I would guess it would be a small difference in measurable performance between zygote and a direct clean spawn, but it's one less trick an application needs to do, and it would be very helpful for libraries that spawn things. Spawning inside a library isn't always a great thing to do, but some things would really benefit from process level isolation.
[1] In case one isn't aware, the zygote pattern involves forking a 'zygote' process during application startup, and having that process do any forks that need to happen during application runtime. This reduces the cost of forking in large applications, because the zygote will have few fds open and use little memory. This lets your large application spawn new processes without delaying the application or the startup of the new processes. Some applications will spawn many zygotes to allow parallelism for spawning at runtime.
In all uses of zygotes that I have seen, here's what's really happening:
- `fork` is being used to reduce the cost of starting a process that has a high start-up cost. So, you start one process, run it through the expensive initialization, and then fork it from there to start new processes.
- To make this even faster, you have a pool of pre-forked processes sit around.
- Having pre-forked processes sitting around ready to be used is not expensive because of the CoW property and the fact that a process that forks and then immediately pauses will not have triggered any significant CoW yet.
So, the zygote optimization you speak of is in practice only meaningful on top of systems that are using an optimization uniquely enabled by `fork` (avoiding process initialization costs by cloning a process), and that zygote optimization is further optimized by another property of `fork` (memory sharing of forked processes that haven't done anything else yet).

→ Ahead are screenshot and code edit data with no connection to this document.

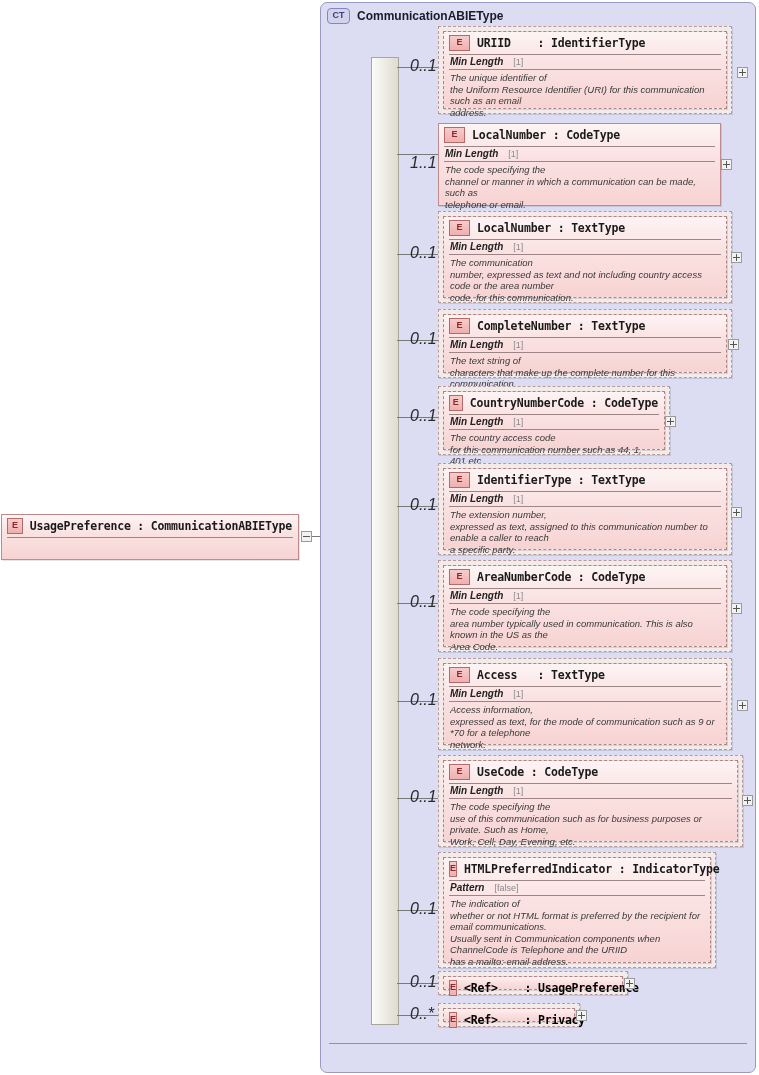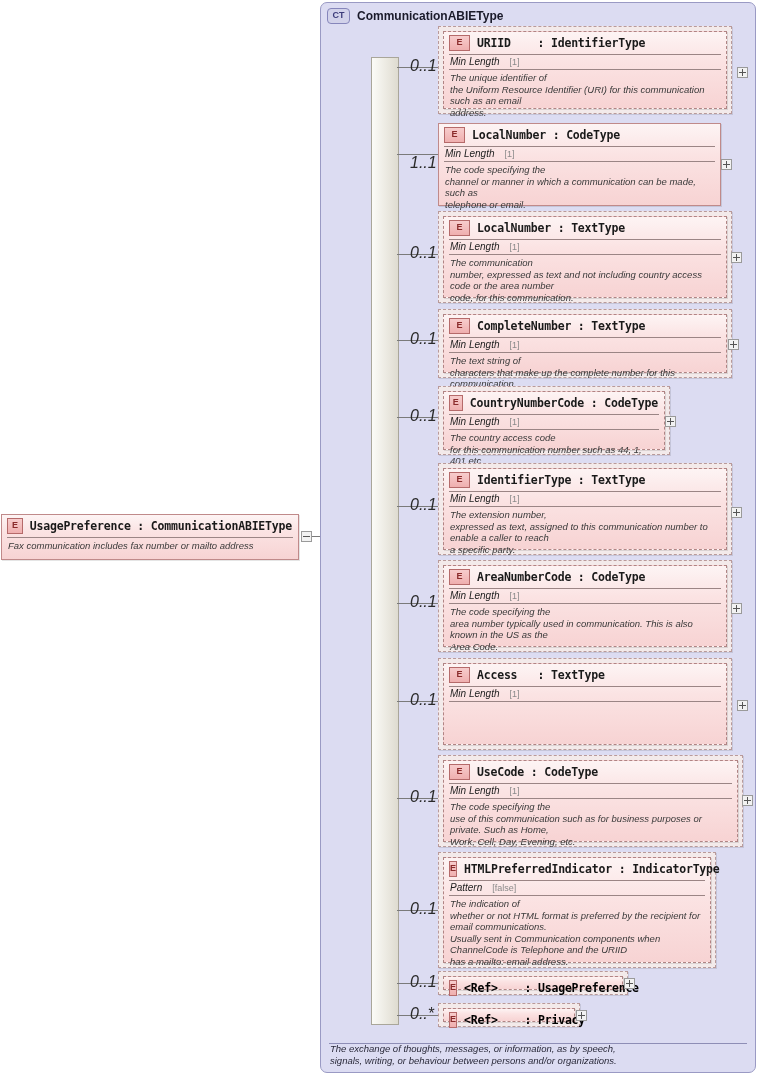--- a/index.html
+++ b/index.html
@@ -43,21 +43,21 @@
     font-family:"Liberation Sans",sans-serif;
   }
   .elem-name{font-weight:bold;font-family:"DejaVu Sans Mono",monospace;font-size:11.5px;letter-spacing:-0.2px;}
   .elem-type{font-weight:bold;font-family:"DejaVu Sans Mono",monospace;font-size:11.5px;letter-spacing:-0.2px;}
   .rowsep{height:1px;background:#9b8585;margin:0 5px;}
   .facet{
     display:flex;align-items:baseline;
     padding:1px 6px 2px 6px;
     font-size:10px;font-style:italic;color:#222;
   }
-  .facet-name{font-weight:400;}
+  .facet-name{font-weight:700;}
   .facet-val{margin-left:10px;color:#8a8a8a;font-size:9px;font-style:normal;}
   .doc{
     padding:2px 6px 4px 6px;
     font-size:9.5px;font-style:italic;color:#3a3a3a;
     line-height:11.5px;
     white-space:pre-line;
   }
 
   
   .expander{
@@ -131,35 +131,32 @@
 <div class="canvas">
 
   <div class="elembox abs" style="left:1px;top:514px;width:298px;height:46px;">
     <div class="elem-title">
       <span class="e-badge">E</span>
       <span class="elem-name">UsagePreference</span>
       <span class="elem-type"> : </span>
       <span class="elem-type">CommunicationABIEType</span>
     </div>
     <div class="rowsep"></div>
-    <div class="doc">Fax communication includes fax number or mailto address</div>
   </div>
 
   <div class="expander" style="left:301px;top:531px;"></div>
   <div class="hline" style="left:312px;top:536px;width:60px;"></div>
   <div class="card" style="left:335px;top:528px;">[1]..[1]</div>
 
   <div class="ct-container">
     <div class="ct-header">
       <span class="ct-badge">CT</span>
       <span class="ct-title">CommunicationABIEType</span>
     </div>
     <div class="ct-footer-sep"></div>
-    <div class="ct-footer">The exchange of thoughts, messages, or information, as by speech,
-signals, writing, or behaviour between persons and/or organizations.</div>
   </div>
 
   <svg class="seqglyph" viewBox="0 0 22 22">
     <line x1="1" y1="11" x2="7" y2="11" stroke="#444" stroke-width="1"></line>
     <circle cx="2" cy="11" r="1.6" fill="#222"></circle>
     <rect x="7" y="2" width="8" height="18" fill="none" stroke="#555" stroke-width="1"></rect>
     <line x1="11" y1="4" x2="17" y2="4" stroke="#444" stroke-width="1"></line>
     <line x1="11" y1="11" x2="17" y2="11" stroke="#444" stroke-width="1"></line>
     <line x1="11" y1="18" x2="17" y2="18" stroke="#444" stroke-width="1"></line>
     <circle cx="18" cy="4" r="1.8" fill="#222"></circle>
@@ -335,20 +332,23 @@
         <span class="elem-name">Access   </span>
         <span class="elem-type">: </span>
         <span class="elem-type">TextType</span>
       </div>
       <div class="rowsep"></div>
       <div class="facet">
         <span class="facet-name">Min Length</span>
         <span class="facet-val">[1]</span>
       </div>
       <div class="rowsep"></div>
+      <div class="doc">Access information,
+expressed as text, for the mode of communication such as 9 or *70 for a telephone
+network.</div>
     </div>
   </div>
   <div class="expander plus" style="left:737px;top:700px;"></div>
 
   <div class="hline" style="left:397px;top:798px;width:42px;"></div>
   <div class="card" style="left:410px;top:788px;">0..1</div>
   <div class="elembox wrapped abs" style="left:438px;top:755px;width:305px;height:92px;">
     <div class="elembox optional" style="height:100%;box-sizing:border-box;">
       <div class="elem-title">
         <span class="e-badge">E</span>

> A zygote process is one that listens for spawn requests from a main process and forks itself in response. Generally they are used because forking a process after some expensive setup has been performed can save time and share extra memory pages.
I think reading the first sentance and stopping covers my zygote, but adding the second sentance covers yours. So I think we're both right!
I think both paths are useful. If your children need time to startup and become ready, spawn one that does start up work, and then it (pre)forks at the ready state to have processes ready to handle requests (your zygote). This does require a traditional fork() to avoid duplication of work.
But if forking is expensive at runtime because you have a million FDs open and a whole lot of memory allocations, spawn spawners before you start doing work (my zygote). This could be unnecessary with a inexpensive way to spawn a new process from an process that has lots of resources in use.
Of course, you can also use my zygotes to spawn your zygotes. Zygoteception.
[1] https://chromium.googlesource.com/chromium/src/+/HEAD/docs/l...
While I’ve not bothered to profile it, but it seems that process that have lot of mapped pages is the issue (firefox, emacs,…). In the emacs case, the issue is when the main process trying to fork-exec, if I start a shell session (with shell-mode or term-mode), it works fine.
It's called clone(2)
Yes, zygote pattern makes it easy to make fork() into bottleneck - it requires a lot more discipline and low level tricks (linker scripts, compiler-specific extensions, custom sections, low level dependencies on pagesize that get "fun" on ARM servers).
If you don't, you might wake up with fork() causing latency issues.